- **RECORDS FOR THE TASK**
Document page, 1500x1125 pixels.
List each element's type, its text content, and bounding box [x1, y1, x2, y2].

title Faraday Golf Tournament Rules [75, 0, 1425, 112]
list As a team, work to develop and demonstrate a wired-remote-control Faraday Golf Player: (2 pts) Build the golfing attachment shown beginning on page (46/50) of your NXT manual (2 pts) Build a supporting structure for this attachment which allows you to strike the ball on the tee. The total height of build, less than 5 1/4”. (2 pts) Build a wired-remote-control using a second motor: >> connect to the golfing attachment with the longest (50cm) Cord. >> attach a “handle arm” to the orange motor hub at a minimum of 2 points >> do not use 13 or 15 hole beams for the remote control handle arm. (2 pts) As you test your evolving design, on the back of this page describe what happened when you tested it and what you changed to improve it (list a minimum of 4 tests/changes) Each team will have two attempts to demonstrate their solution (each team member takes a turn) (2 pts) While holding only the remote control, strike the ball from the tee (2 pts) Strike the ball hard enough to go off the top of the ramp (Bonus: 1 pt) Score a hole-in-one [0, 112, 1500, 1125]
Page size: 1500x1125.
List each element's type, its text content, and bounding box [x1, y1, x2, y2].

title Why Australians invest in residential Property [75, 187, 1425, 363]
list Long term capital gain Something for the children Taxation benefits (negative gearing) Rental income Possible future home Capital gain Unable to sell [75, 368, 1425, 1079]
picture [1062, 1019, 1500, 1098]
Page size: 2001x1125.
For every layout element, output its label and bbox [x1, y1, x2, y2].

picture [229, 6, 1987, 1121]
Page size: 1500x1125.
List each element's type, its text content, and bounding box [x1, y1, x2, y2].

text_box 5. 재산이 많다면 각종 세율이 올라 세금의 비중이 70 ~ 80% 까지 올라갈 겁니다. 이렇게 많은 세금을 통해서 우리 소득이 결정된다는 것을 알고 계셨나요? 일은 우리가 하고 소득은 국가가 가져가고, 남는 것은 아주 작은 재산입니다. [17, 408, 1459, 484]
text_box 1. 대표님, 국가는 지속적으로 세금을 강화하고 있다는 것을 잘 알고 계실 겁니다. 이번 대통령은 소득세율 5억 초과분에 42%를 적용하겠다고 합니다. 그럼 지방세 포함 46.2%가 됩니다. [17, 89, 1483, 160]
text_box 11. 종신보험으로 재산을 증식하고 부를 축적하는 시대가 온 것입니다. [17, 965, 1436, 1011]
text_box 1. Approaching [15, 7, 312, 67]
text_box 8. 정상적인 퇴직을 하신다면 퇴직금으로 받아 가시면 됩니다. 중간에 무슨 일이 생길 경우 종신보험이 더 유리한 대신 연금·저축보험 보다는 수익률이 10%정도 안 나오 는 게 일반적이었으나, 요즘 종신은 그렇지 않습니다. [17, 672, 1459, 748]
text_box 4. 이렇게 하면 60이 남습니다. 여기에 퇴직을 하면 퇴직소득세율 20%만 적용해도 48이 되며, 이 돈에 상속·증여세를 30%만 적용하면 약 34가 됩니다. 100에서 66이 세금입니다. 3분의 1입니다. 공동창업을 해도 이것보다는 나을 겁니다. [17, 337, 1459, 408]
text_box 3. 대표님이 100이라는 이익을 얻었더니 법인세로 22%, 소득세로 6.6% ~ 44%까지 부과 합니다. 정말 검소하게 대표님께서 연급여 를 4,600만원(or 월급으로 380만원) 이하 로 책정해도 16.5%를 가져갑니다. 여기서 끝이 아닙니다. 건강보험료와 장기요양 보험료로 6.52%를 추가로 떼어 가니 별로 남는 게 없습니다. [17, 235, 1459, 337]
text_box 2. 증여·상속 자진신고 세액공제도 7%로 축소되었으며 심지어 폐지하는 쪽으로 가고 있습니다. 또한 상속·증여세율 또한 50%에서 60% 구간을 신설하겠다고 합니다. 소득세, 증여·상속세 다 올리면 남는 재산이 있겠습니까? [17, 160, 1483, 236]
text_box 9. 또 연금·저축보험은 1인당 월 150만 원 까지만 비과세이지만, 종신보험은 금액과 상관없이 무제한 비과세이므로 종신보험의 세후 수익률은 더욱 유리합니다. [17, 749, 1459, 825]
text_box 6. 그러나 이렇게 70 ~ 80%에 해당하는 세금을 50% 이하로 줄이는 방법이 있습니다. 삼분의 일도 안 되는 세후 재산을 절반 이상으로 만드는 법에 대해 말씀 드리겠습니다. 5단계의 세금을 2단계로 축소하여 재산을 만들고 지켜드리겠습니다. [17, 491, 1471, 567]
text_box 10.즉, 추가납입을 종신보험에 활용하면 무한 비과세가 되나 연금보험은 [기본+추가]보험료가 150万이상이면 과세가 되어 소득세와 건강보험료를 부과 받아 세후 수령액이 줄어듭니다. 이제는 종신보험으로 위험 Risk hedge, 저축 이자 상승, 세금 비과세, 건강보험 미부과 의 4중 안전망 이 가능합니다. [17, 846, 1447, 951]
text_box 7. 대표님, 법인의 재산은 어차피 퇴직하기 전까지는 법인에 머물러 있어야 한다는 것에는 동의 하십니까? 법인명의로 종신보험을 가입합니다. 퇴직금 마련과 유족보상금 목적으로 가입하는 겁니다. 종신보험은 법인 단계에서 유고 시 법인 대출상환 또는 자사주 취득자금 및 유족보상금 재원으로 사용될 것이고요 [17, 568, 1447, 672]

- **WHAT YOU WILL DO**
List the lines of the material in which the word "종신보험은" occurs.

- **THE COMPLETED TASK**
text_box 9. 또 연금·저축보험은 1인당 월 150만 원 까지만 비과세이지만, 종신보험은 금액과 상관없이 무제한 비과세이므로 종신보험의 세후 수익률은 더욱 유리합니다. [17, 749, 1459, 825]
text_box 7. 대표님, 법인의 재산은 어차피 퇴직하기 전까지는 법인에 머물러 있어야 한다는 것에는 동의 하십니까? 법인명의로 종신보험을 가입합니다. 퇴직금 마련과 유족보상금 목적으로 가입하는 겁니다. 종신보험은 법인 단계에서 유고 시 법인 대출상환 또는 자사주 취득자금 및 유족보상금 재원으로 사용될 것이고요 [17, 568, 1447, 672]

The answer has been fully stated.